Shortly before noon on the 5th December we reached the wells known as Ain el Ghudyan (Fig 9), which have been identified, with very questionable accuracy, with the position of Kadesh Barnea.[2] The wells are situated on some flat and marshy ground; one of large size, at which the camels had a good drink, the other smaller and surrounded by stone pavements. We were badly off for a supply of water for future use, but there was nothing with which to draw, though the well was not more than 8 or 10 feet deep. At length, after much disputation, and the promise of bakhsheesh, a tall

  1. The old terraces of gravel and sand, with univalve shells, which occur near the spot of our camp of the 13th December, can only be referred in my opinion to the action of the Salt Sea when at a high level, there being no barrier towards the north.

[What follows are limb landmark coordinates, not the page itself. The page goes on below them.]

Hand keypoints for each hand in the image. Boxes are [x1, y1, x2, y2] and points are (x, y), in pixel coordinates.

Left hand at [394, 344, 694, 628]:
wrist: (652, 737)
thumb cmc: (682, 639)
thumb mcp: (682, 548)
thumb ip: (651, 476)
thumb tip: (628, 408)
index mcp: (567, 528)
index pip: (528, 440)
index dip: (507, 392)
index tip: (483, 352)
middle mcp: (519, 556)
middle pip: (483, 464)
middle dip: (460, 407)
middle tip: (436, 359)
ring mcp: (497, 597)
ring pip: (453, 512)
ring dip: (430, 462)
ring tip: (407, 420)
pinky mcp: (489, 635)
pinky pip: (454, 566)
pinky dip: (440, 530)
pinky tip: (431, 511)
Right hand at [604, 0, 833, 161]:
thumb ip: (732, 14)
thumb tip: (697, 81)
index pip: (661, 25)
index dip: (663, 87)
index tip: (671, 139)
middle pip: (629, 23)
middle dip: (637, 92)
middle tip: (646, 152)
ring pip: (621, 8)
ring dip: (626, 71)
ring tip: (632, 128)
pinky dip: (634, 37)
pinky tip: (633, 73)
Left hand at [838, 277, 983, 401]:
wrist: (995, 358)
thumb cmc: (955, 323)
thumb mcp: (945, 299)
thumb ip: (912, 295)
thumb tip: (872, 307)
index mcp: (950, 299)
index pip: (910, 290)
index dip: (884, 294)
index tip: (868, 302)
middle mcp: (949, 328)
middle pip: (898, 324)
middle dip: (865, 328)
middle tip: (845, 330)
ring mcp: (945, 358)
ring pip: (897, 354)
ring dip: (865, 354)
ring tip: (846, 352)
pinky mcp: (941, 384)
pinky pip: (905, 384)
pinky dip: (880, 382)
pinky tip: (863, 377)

The aneroid stood at 29·9 at this spot, and was very much the same as at the margin of the Gulf of Akabah.
  2. The position of Kadesh Barnea is a subject of much uncertainty, but it may be inferred to have lain somewhere inwards from the western margin of the Wady el Arabah to the north of the watershed. Mr. Holland came to the conclusion that this place was either at Ain Kadeis, at the western end of Jebel Magrah, or at the eastern base of this mountain near the head of Wâdy Garaijeh (Quarterly Statement, Jan. 1884, p. 5). Dr. Trumbull, following the views of the late Rev. J. Eolands, and having personally visited the spot, concurs in identifying Ain Kadeis (one of the alternative spots of Mr. Holland) as Kadesh Barnea; and names Jebel Madurah of that district as Mount Hor ("Kadesh Barnea," 1884, p. 129, et seq.) I am inclined to concur in the former identification, but not in the latter. See p. 188, et seq.